「祭壇」の「壇」はなぜ、つち偏か?
今回は
「『祭壇』の『壇』はなぜ、つち偏か?」
という素朴な疑問を解決したいと思います。
◆「祭壇」とは
「祭壇」とは、宗教的儀式を行う際、神仏、霊などをまつる台のことです。
お葬儀に参列されたことがある方は、お式の会場で一番目立つ位置に設置されているので見たことはあるのではないでしょうか。

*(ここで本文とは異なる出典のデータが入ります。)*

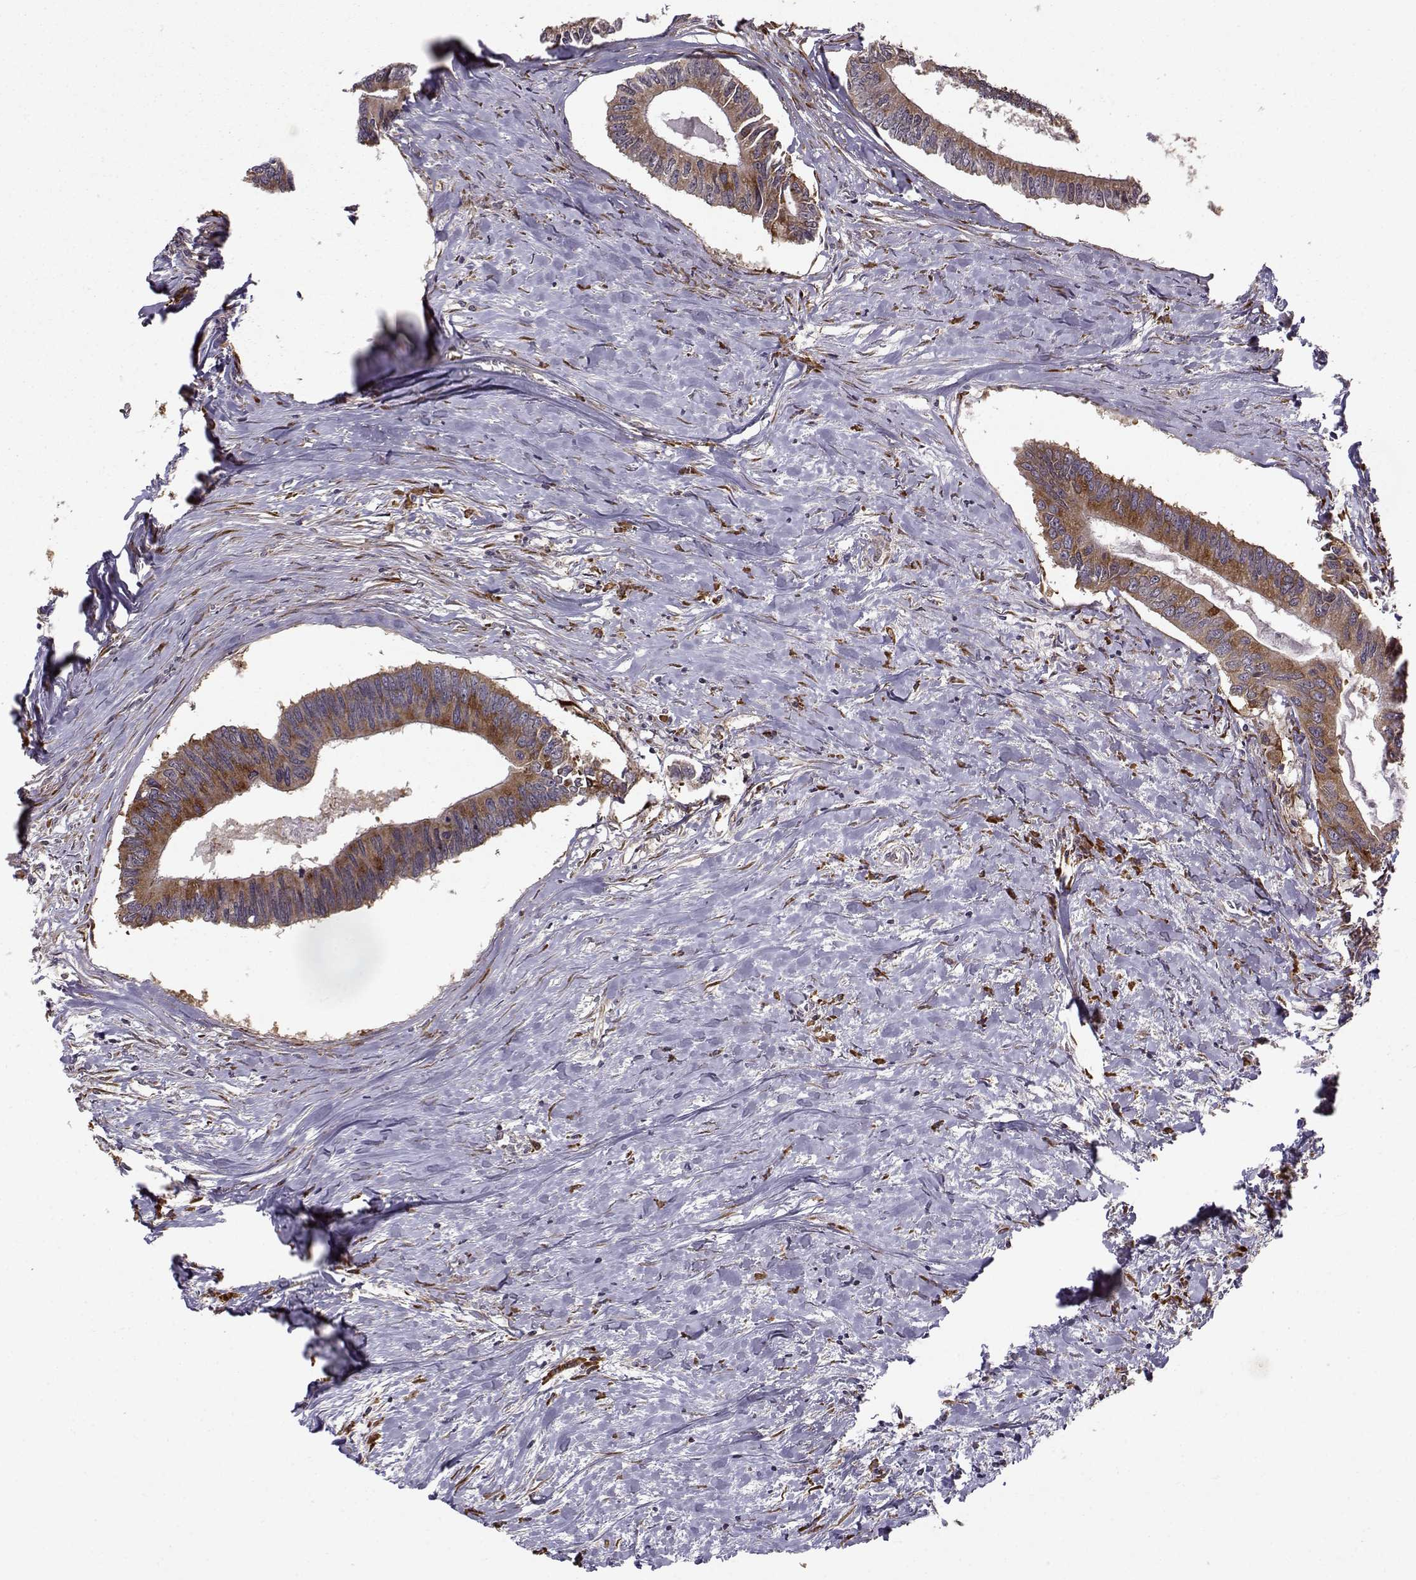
{"staining": {"intensity": "strong", "quantity": ">75%", "location": "cytoplasmic/membranous"}, "tissue": "colorectal cancer", "cell_type": "Tumor cells", "image_type": "cancer", "snomed": [{"axis": "morphology", "description": "Adenocarcinoma, NOS"}, {"axis": "topography", "description": "Colon"}], "caption": "Protein staining of colorectal cancer (adenocarcinoma) tissue displays strong cytoplasmic/membranous positivity in approximately >75% of tumor cells. The protein of interest is shown in brown color, while the nuclei are stained blue.", "gene": "RPL31", "patient": {"sex": "male", "age": 53}}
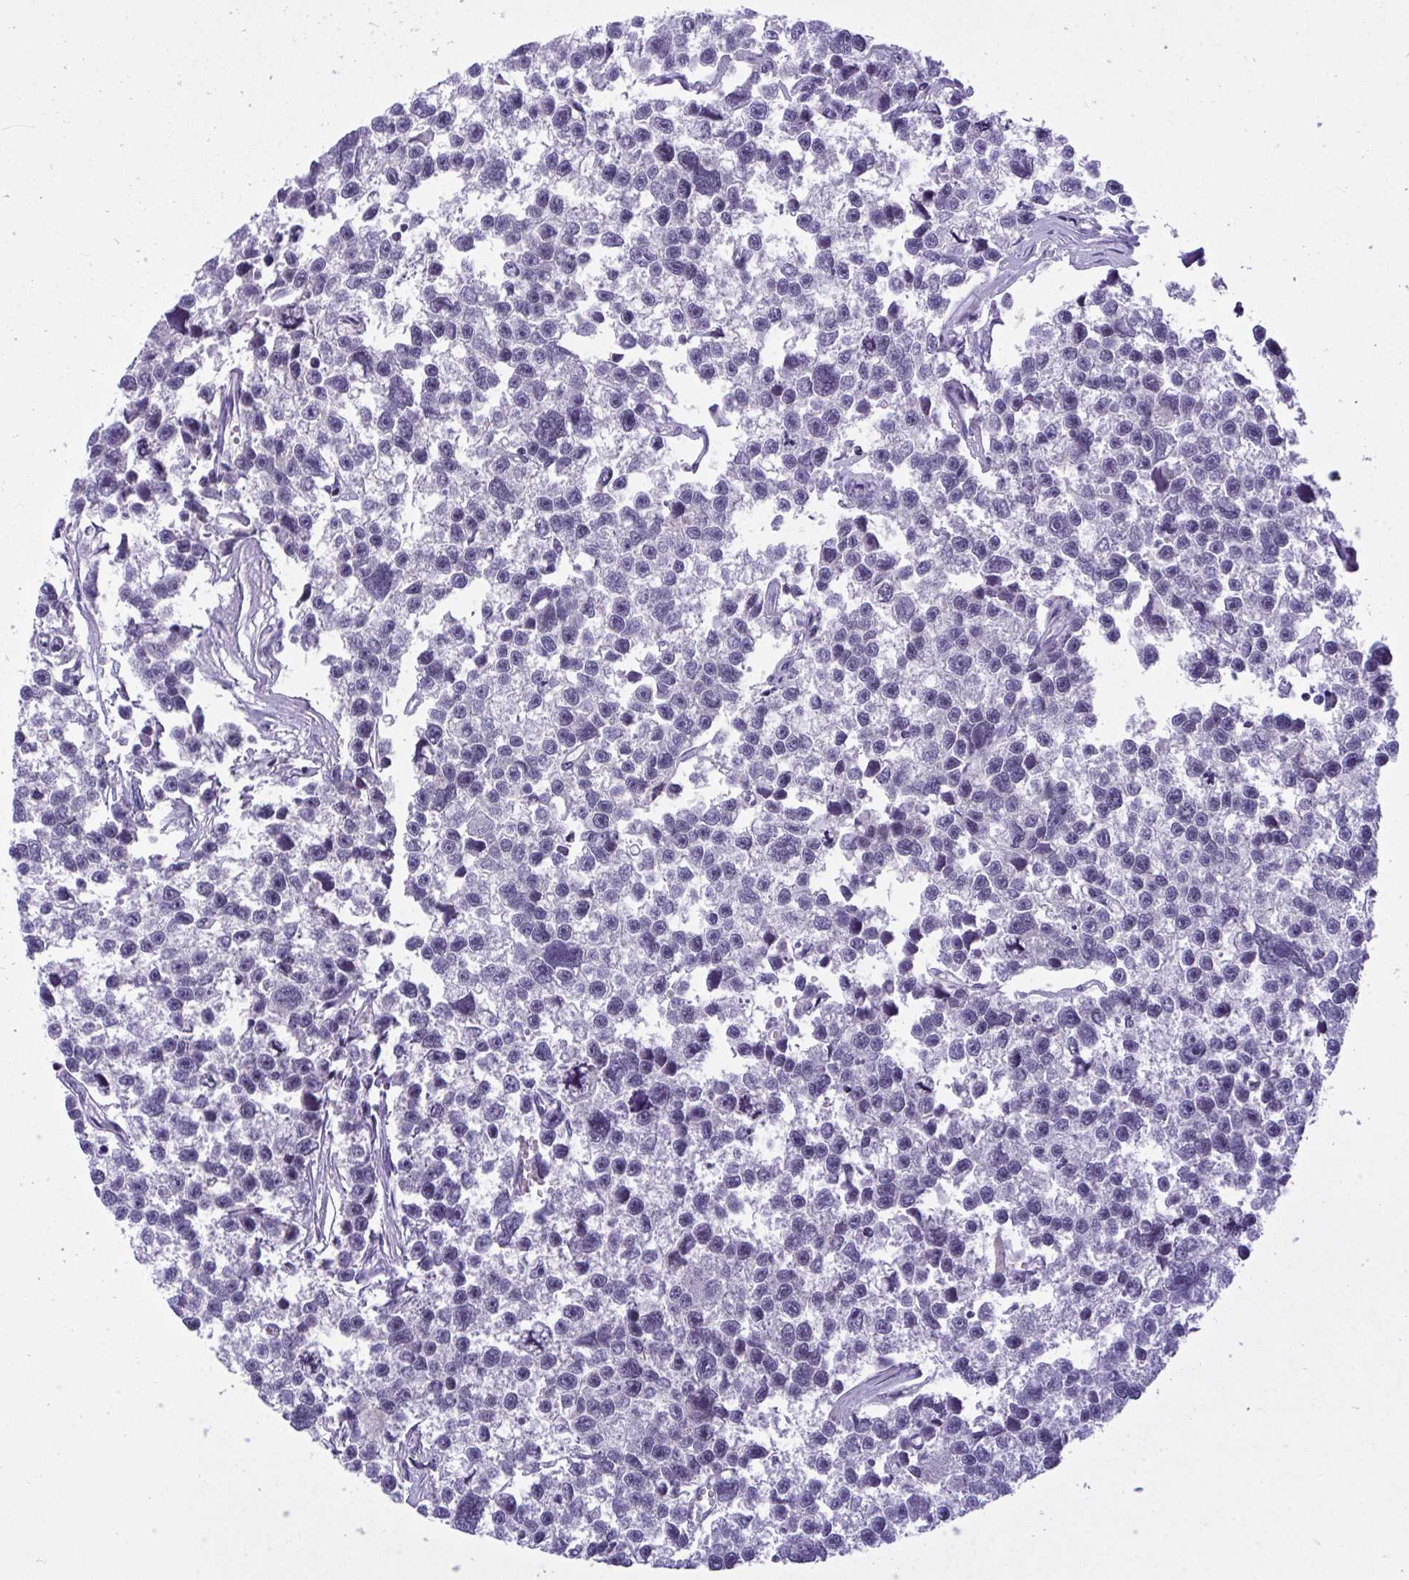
{"staining": {"intensity": "negative", "quantity": "none", "location": "none"}, "tissue": "testis cancer", "cell_type": "Tumor cells", "image_type": "cancer", "snomed": [{"axis": "morphology", "description": "Seminoma, NOS"}, {"axis": "topography", "description": "Testis"}], "caption": "Micrograph shows no protein positivity in tumor cells of testis cancer tissue. (DAB immunohistochemistry (IHC) with hematoxylin counter stain).", "gene": "SNX11", "patient": {"sex": "male", "age": 26}}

お葬儀の規模、故人の好みによって祭壇の装飾はかわってきます。
そして、お葬式以外でも、常設されている祭壇もあります。
例えば、寺院にあるご本尊を祭っている壇、ご家庭に仏壇があるお家もあると思います。こちらも「祭壇」です。
「壇」(ダン・タン)の意味
「壇」(ダン・タン)の字義としては
- 土を盛り上げて築いた高い所。祭り・大将の任命、盟約などの式場に用いた。「天壇」「祭壇」
- 一段高くつくった所。「花壇」「演壇」
- ば。ところ。
- 同じ学芸に従事する専門家仲間。「文壇」
篆文(古代使われていた文字)から紐解きます。
形声文字。
土+坦(タン)
平地の意味。太陽神を祭るための、一段高くなっている平地の意味。
<出典:漢語林(株式会社 大修館書店)>
古代昔、地面を一段高く盛って神様を祭っていたことから「地面」の意味の「つち偏」が使われていることが分かります。
◆祭壇の種類
少しお葬儀の際での「祭壇」の種類に触れておきますね。
信仰する宗教によって祭壇は異なります。
特に気になさらない方には色々な装飾を選ぶことができるため、葬儀社ではさまざまな祭壇を準備しています。
仏教
白木祭壇。白木に「汚れがない」「新しい」といったイメージがあることから好まれています。
装飾品(輿、遺影台、位牌台、供物台、灯篭、生花などなど)
神道
装飾品(三種の神器、三方、五色旗、ぼんぼり、しめ縄、紙垂などなど)
キリスト教
宗派によって違うようですが、十字架、キャンドル、白い花を供えます。
宗教にこだわらず、オリジナリティーのあるもの
花祭壇、モダン祭壇、オリジナル祭壇 等々
◆最後に
「『祭壇』の『壇』はなぜ、つち偏か?」のお答えは
「古代昔、地面を一段高く盛って神様を祭っていたことから「地面」の意味の「つち偏」が使われている」
でした。
祭壇にはいろいろな種類があることも分かりました。
故人らしさが伝わる祭壇が飾られていると、故人を偲ぶ気持ちもより深まりそうです。
ご自身の終活をし、「自分はどんな祭壇にしようか?」などと考えるのも良いかもしれません。